# Do this:
Lay out the data from the line containing "genus: Phaeophyscia" through the end of the data, both included, as a Markdown table with the columns Row and Entry. Give each line its own number and leave out blank lines.

---- Supplied data

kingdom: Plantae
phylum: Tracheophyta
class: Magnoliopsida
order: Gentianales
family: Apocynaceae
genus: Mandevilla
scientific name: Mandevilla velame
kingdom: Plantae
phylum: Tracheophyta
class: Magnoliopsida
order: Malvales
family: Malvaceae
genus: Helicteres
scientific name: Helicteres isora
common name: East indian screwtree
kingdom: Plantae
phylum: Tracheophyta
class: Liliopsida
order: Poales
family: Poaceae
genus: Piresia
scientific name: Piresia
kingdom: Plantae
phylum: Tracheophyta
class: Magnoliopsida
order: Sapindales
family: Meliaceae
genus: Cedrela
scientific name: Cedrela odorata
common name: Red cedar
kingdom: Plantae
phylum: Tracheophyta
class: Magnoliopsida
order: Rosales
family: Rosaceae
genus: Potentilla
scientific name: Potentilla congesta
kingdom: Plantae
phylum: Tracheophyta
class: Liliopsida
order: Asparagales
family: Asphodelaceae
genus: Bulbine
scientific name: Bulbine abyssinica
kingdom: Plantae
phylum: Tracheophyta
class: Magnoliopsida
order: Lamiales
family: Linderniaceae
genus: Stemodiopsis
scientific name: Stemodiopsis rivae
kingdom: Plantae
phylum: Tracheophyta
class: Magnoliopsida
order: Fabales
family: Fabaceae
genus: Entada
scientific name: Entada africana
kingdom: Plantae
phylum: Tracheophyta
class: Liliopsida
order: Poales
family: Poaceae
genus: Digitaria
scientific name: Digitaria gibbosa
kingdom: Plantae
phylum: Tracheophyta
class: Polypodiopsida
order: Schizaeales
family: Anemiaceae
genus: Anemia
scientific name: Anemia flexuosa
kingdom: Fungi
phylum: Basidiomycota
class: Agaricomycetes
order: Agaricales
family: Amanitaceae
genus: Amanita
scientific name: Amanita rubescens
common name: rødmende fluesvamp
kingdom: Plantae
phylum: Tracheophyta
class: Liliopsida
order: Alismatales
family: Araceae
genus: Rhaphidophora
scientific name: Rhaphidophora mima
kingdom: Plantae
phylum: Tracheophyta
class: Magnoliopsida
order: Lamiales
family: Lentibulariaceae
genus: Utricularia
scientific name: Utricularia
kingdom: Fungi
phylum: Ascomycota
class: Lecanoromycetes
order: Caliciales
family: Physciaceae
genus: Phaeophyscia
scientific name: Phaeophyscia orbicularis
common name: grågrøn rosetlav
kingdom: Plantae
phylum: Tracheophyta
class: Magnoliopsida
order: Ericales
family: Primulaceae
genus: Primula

--------

# Exercise answer:
| Row | Entry |
|---|---|
| 1 | genus: Phaeophyscia |
| 2 | scientific name: Phaeophyscia orbicularis |
| 3 | common name: grågrøn rosetlav |
| 4 | kingdom: Plantae |
| 5 | phylum: Tracheophyta |
| 6 | class: Magnoliopsida |
| 7 | order: Ericales |
| 8 | family: Primulaceae |
| 9 | genus: Primula |